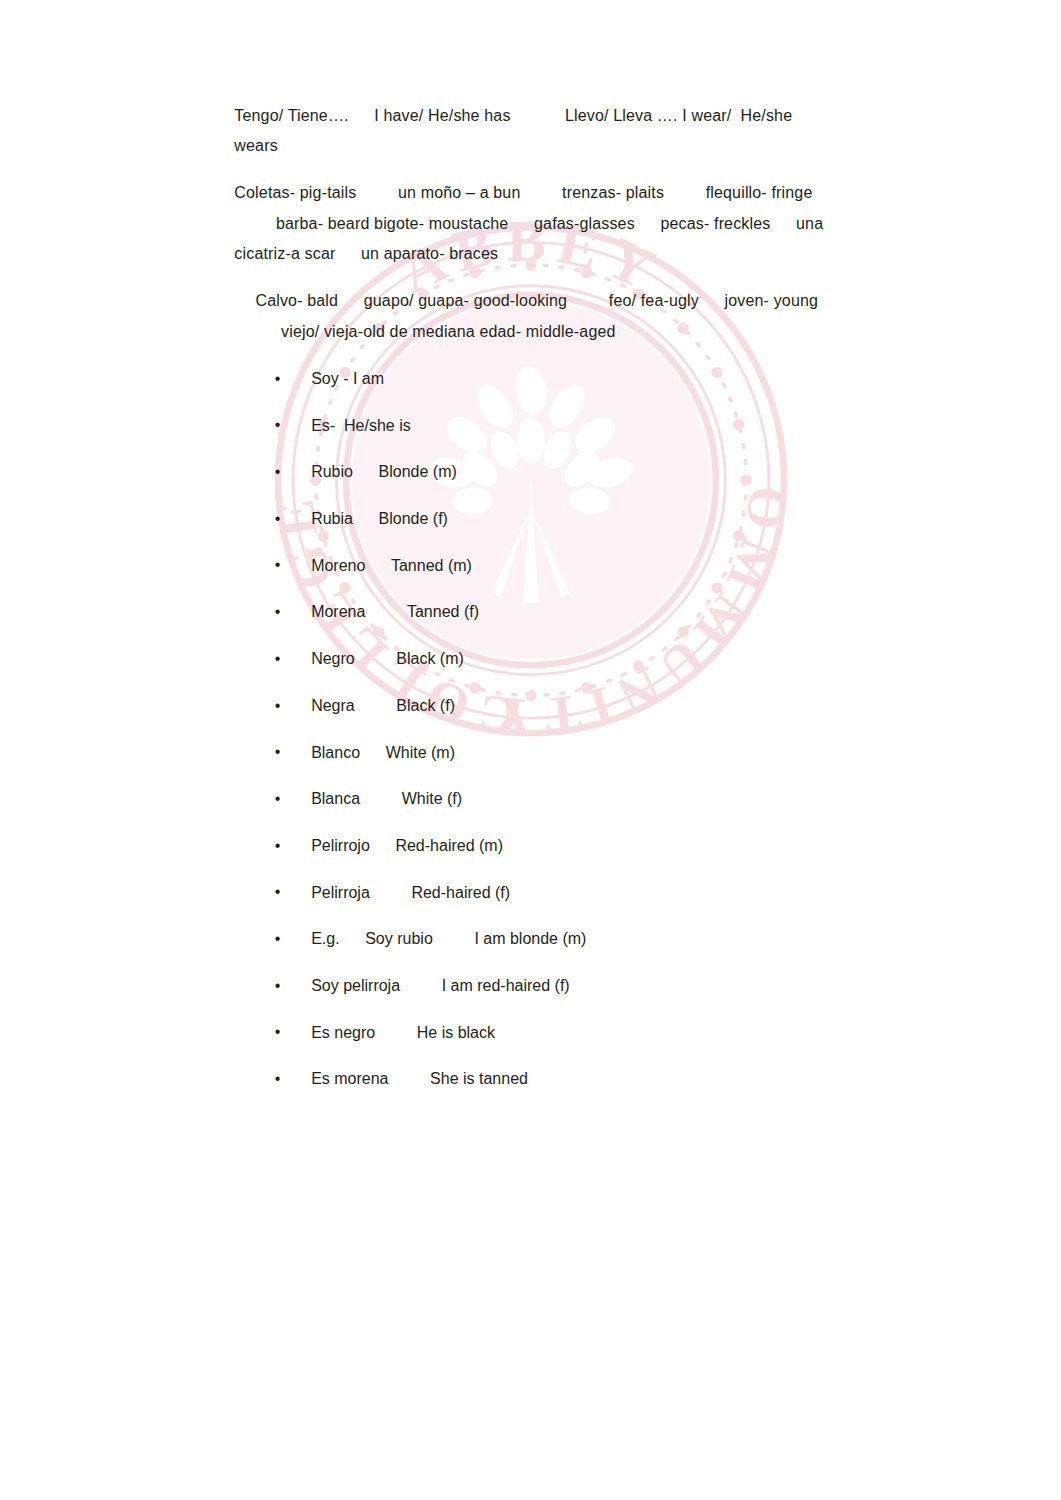ABBEY COMMUNITY COLLEGE
Tengo/ Tiene…. I have/ He/she has Llevo/ Lleva …. I wear/ He/she wears
Coletas- pig-tails un moño – a bun trenzas- plaits flequillo- fringe barba- beard bigote- moustache gafas-glasses pecas- freckles una cicatriz-a scar un aparato- braces
Calvo- bald guapo/ guapa- good-looking feo/ fea-ugly joven- young viejo/ vieja-old de mediana edad- middle-aged
Soy - I am
Es- He/she is
Rubio Blonde (m)
Rubia Blonde (f)
Moreno Tanned (m)
Morena Tanned (f)
Negro Black (m)
Negra Black (f)
Blanco White (m)
Blanca White (f)
Pelirrojo Red-haired (m)
Pelirroja Red-haired (f)
E.g. Soy rubio I am blonde (m)
Soy pelirroja I am red-haired (f)
Es negro He is black
Es morena She is tanned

-- What the task requires --
When copying the records above, please match them exactly but leave out all pictures.

-- Reply to the task --
ABBEY COMMUNITY COLLEGE
Tengo/ Tiene…. I have/ He/she has Llevo/ Lleva …. I wear/ He/she wears
Coletas- pig-tails un moño – a bun trenzas- plaits flequillo- fringe barba- beard bigote- moustache gafas-glasses pecas- freckles una cicatriz-a scar un aparato- braces
Calvo- bald guapo/ guapa- good-looking feo/ fea-ugly joven- young viejo/ vieja-old de mediana edad- middle-aged
Soy - I am
Es- He/she is
Rubio Blonde (m)
Rubia Blonde (f)
Moreno Tanned (m)
Morena Tanned (f)
Negro Black (m)
Negra Black (f)
Blanco White (m)
Blanca White (f)
Pelirrojo Red-haired (m)
Pelirroja Red-haired (f)
E.g. Soy rubio I am blonde (m)
Soy pelirroja I am red-haired (f)
Es negro He is black
Es morena She is tanned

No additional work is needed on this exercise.